Hayes told the Richmond Times-Dispatch of those restrictions as well. But “He has not committed a crime,” Hayes told the newspaper.

“Abuse does not have to include the far end to be devastating. … Whether a boundary violation or gross sexual misconduct, the effects can be the same,” Marker told Patch Friday. “It’s a breach of trust.”

Marker’s letter, like his site, goes on to detail what he says is a history of inadequate or inappropriate responses by St. Mary’s and Delbarton to allegations of misconduct. It questions whether individuals in the American-Cassinese Congregation worked to cover up or downplay accusations against Travers and others, and whether responses to allegations are strong enough.

The Morris County Prosecutor’s Office told Patch Friday it could not comment on whether it has an active investigation, as a matter of policy.

The statement Hayes sent home to the Delbarton community tells students, parents and others that since 2002, St. Mary’s has had an “internal processes to review allegations of sexual misconduct by priests and monks that are considered a national model, in part for the respect it gives to the rights and confidentiality of both victims and those accused.”

“During any investigation, we will be equally respectful of the justice process and provide our full cooperation, but with no further public comment. Not until that process is complete can we determine if it is appropriate to comment at all,” Hayes wrote.
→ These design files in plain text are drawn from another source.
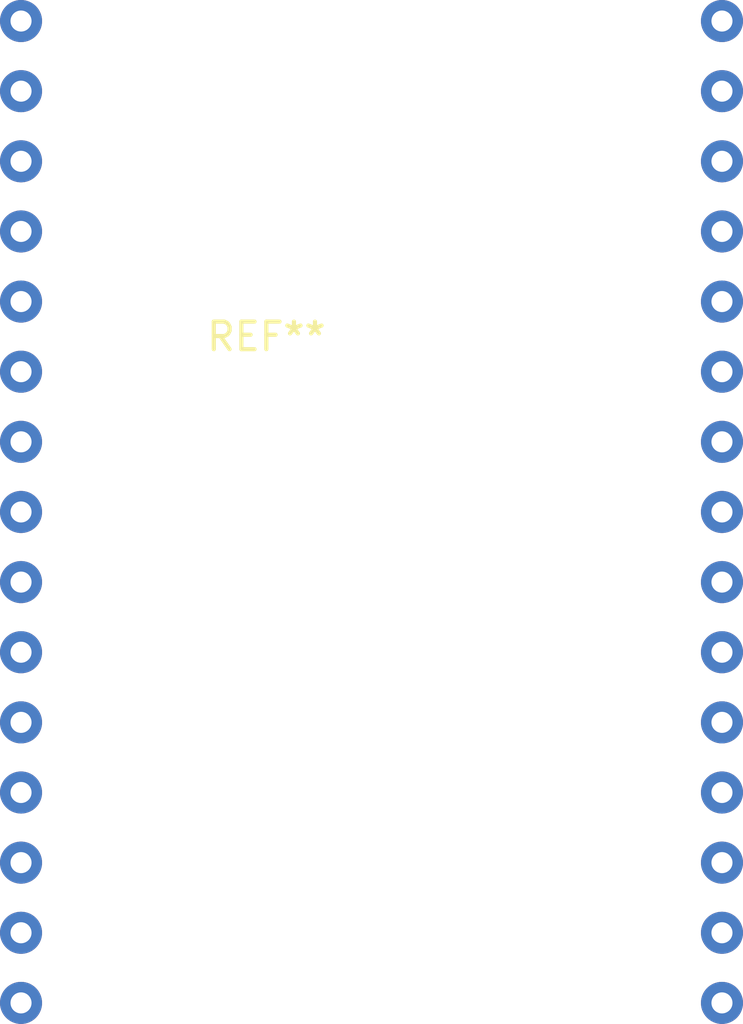
<source format=kicad_pcb>
(kicad_pcb (version 20171130) (host pcbnew "(5.1.6)-1")

  (general
    (thickness 1.6)
    (drawings 0)
    (tracks 0)
    (zones 0)
    (modules 1)
    (nets 1)
  )

  (page A4)
  (layers
    (0 F.Cu signal)
    (31 B.Cu signal)
    (32 B.Adhes user)
    (33 F.Adhes user)
    (34 B.Paste user)
    (35 F.Paste user)
    (36 B.SilkS user)
    (37 F.SilkS user)
    (38 B.Mask user)
    (39 F.Mask user)
    (40 Dwgs.User user)
    (41 Cmts.User user)
    (42 Eco1.User user)
    (43 Eco2.User user)
    (44 Edge.Cuts user)
    (45 Margin user)
    (46 B.CrtYd user)
    (47 F.CrtYd user)
    (48 B.Fab user)
    (49 F.Fab user)
  )

  (setup
    (last_trace_width 0.25)
    (trace_clearance 0.2)
    (zone_clearance 0.508)
    (zone_45_only no)
    (trace_min 0.2)
    (via_size 0.8)
    (via_drill 0.4)
    (via_min_size 0.4)
    (via_min_drill 0.3)
    (uvia_size 0.3)
    (uvia_drill 0.1)
    (uvias_allowed no)
    (uvia_min_size 0.2)
    (uvia_min_drill 0.1)
    (edge_width 0.05)
    (segment_width 0.2)
    (pcb_text_width 0.3)
    (pcb_text_size 1.5 1.5)
    (mod_edge_width 0.12)
    (mod_text_size 1 1)
    (mod_text_width 0.15)
    (pad_size 1.524 1.524)
    (pad_drill 0.762)
    (pad_to_mask_clearance 0.05)
    (aux_axis_origin 0 0)
    (visible_elements FFFFFF7F)
    (pcbplotparams
      (layerselection 0x010fc_ffffffff)
      (usegerberextensions false)
      (usegerberattributes true)
      (usegerberadvancedattributes true)
      (creategerberjobfile true)
      (excludeedgelayer true)
      (linewidth 0.100000)
      (plotframeref false)
      (viasonmask false)
      (mode 1)
      (useauxorigin false)
      (hpglpennumber 1)
      (hpglpenspeed 20)
      (hpglpendiameter 15.000000)
      (psnegative false)
      (psa4output false)
      (plotreference true)
      (plotvalue true)
      (plotinvisibletext false)
      (padsonsilk false)
      (subtractmaskfromsilk false)
      (outputformat 1)
      (mirror false)
      (drillshape 1)
      (scaleselection 1)
      (outputdirectory ""))
  )

  (net 0 "")

  (net_class Default "This is the default net class."
    (clearance 0.2)
    (trace_width 0.25)
    (via_dia 0.8)
    (via_drill 0.4)
    (uvia_dia 0.3)
    (uvia_drill 0.1)
  )

  (module ESP-WROOM-32-PCB (layer F.Cu) (tedit 5F6D0017) (tstamp 5F6D0832)
    (at 39.37 55.88)
    (fp_text reference REF** (at 5.08 -17.78) (layer F.SilkS)
      (effects (font (size 1 1) (thickness 0.15)))
    )
    (fp_text value ESP-WROOM-32-PCB (at 6.35 -13.97) (layer F.Fab)
      (effects (font (size 1 1) (thickness 0.15)))
    )
    (pad 1 thru_hole circle (at -3.81 -29.21) (size 1.524 1.524) (drill 0.762) (layers *.Cu *.Mask))
    (pad 2 thru_hole circle (at -3.81 -26.67) (size 1.524 1.524) (drill 0.762) (layers *.Cu *.Mask))
    (pad 3 thru_hole circle (at -3.81 -24.13) (size 1.524 1.524) (drill 0.762) (layers *.Cu *.Mask))
    (pad 4 thru_hole circle (at -3.81 -21.59) (size 1.524 1.524) (drill 0.762) (layers *.Cu *.Mask))
    (pad 5 thru_hole circle (at -3.81 -19.05) (size 1.524 1.524) (drill 0.762) (layers *.Cu *.Mask))
    (pad 6 thru_hole circle (at -3.81 -16.51) (size 1.524 1.524) (drill 0.762) (layers *.Cu *.Mask))
    (pad 7 thru_hole circle (at -3.81 -13.97) (size 1.524 1.524) (drill 0.762) (layers *.Cu *.Mask))
    (pad 8 thru_hole circle (at -3.81 -11.43) (size 1.524 1.524) (drill 0.762) (layers *.Cu *.Mask))
    (pad 9 thru_hole circle (at -3.81 -8.89) (size 1.524 1.524) (drill 0.762) (layers *.Cu *.Mask))
    (pad 10 thru_hole circle (at -3.81 -6.35) (size 1.524 1.524) (drill 0.762) (layers *.Cu *.Mask))
    (pad 11 thru_hole circle (at -3.81 -3.81) (size 1.524 1.524) (drill 0.762) (layers *.Cu *.Mask))
    (pad 12 thru_hole circle (at -3.81 -1.27) (size 1.524 1.524) (drill 0.762) (layers *.Cu *.Mask))
    (pad 13 thru_hole circle (at -3.81 1.27) (size 1.524 1.524) (drill 0.762) (layers *.Cu *.Mask))
    (pad 14 thru_hole circle (at -3.81 3.81) (size 1.524 1.524) (drill 0.762) (layers *.Cu *.Mask))
    (pad 15 thru_hole circle (at -3.81 6.35) (size 1.524 1.524) (drill 0.762) (layers *.Cu *.Mask))
    (pad 16 thru_hole circle (at 21.59 -29.21) (size 1.524 1.524) (drill 0.762) (layers *.Cu *.Mask))
    (pad 17 thru_hole circle (at 21.59 -26.67) (size 1.524 1.524) (drill 0.762) (layers *.Cu *.Mask))
    (pad 18 thru_hole circle (at 21.59 -24.13) (size 1.524 1.524) (drill 0.762) (layers *.Cu *.Mask))
    (pad 19 thru_hole circle (at 21.59 -21.59) (size 1.524 1.524) (drill 0.762) (layers *.Cu *.Mask))
    (pad 20 thru_hole circle (at 21.59 -19.05) (size 1.524 1.524) (drill 0.762) (layers *.Cu *.Mask))
    (pad 21 thru_hole circle (at 21.59 -16.51) (size 1.524 1.524) (drill 0.762) (layers *.Cu *.Mask))
    (pad 22 thru_hole circle (at 21.59 -13.97) (size 1.524 1.524) (drill 0.762) (layers *.Cu *.Mask))
    (pad 23 thru_hole circle (at 21.59 -11.43) (size 1.524 1.524) (drill 0.762) (layers *.Cu *.Mask))
    (pad 24 thru_hole circle (at 21.59 -8.89) (size 1.524 1.524) (drill 0.762) (layers *.Cu *.Mask))
    (pad 25 thru_hole circle (at 21.59 -6.35) (size 1.524 1.524) (drill 0.762) (layers *.Cu *.Mask))
    (pad 26 thru_hole circle (at 21.59 -3.81) (size 1.524 1.524) (drill 0.762) (layers *.Cu *.Mask))
    (pad 27 thru_hole circle (at 21.59 -1.27) (size 1.524 1.524) (drill 0.762) (layers *.Cu *.Mask))
    (pad 28 thru_hole circle (at 21.59 1.27) (size 1.524 1.524) (drill 0.762) (layers *.Cu *.Mask))
    (pad 29 thru_hole circle (at 21.59 3.81) (size 1.524 1.524) (drill 0.762) (layers *.Cu *.Mask))
    (pad 30 thru_hole circle (at 21.59 6.35) (size 1.524 1.524) (drill 0.762) (layers *.Cu *.Mask))
  )

)

</source>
The Diocese of Paterson’s website says Travers, a native of New York City, was ordained May 17, 1986, at St. Mary’s Abbey. In parish ministry, he served at Notre Dame of Mount Carmel Church, Cedar Knolls and Corpus Christi Roman Catholic Church in Chatham Township, it states.

Delbarton officials referred questions to a public relations firm, which provided a copy of the same statement sent to the Delbarton community. It also confirmed the school and abbey have hired outside investigators. The firm said the first complaint came in June 2001, and a lay board will review all developments in the case.

Corpus Christi Roman Catholic Church refered any questions to St. Mary’s Abbey. The Rev. Bruno Ugliano, of St. Mary’s, declined to comment.

Marker told Patch Friday that since the letter, and allegations, have gone public, there have been many who have expressed support. But “some have been very critical of those waiting so long to come forward,” he said. He said he didn’t intend for his letter to reach the news media, but is glad it did.

Marker—who maintains on there’s been a pattern of mishandled or covered-up abuse at the school, and who cites news reports he says support that argument—said he initially sent his letter to the Virginia abbey to encourage it to protect its community.

“I would like to see the Abbey make a public statement about the restrictions, the investigations and claims of misconduct by Luke and others—shed some light on the history of misconduct, so more will feel more comfortable coming forward,” Marker said. “There are a lot of men, I believe, that have had their lives devastated, certainly changed by, the misconduct at that school. They have tried to put up a good fight, but when trust has been so violated, the boundaries were destroyed. These carry on to later life. It can have devastating effects.”

He said he knows the incidents described in the Markus letter are only allegations, but said, “I believe them to be very credible,”

“Why have they been investigating this man for seven months? It blows my mind,” Marker said. “They knew all they did know about him and they allowed him to continue to go down to Virginia. It makes no sense.”

As for those who have been critical of the website, and the alleged victims, Marker said he hoped they would soften their stances once more was revealed.

“When the abbey comes clean, those resisting and critical of victims, I hope their minds will be changed when the Abbey does the responsible thing. Lend credibility to the allegations, then, they need to deal with them openly.”

—Louis C. Hochman, John Dunphy and Laura Silvius contributed to this report.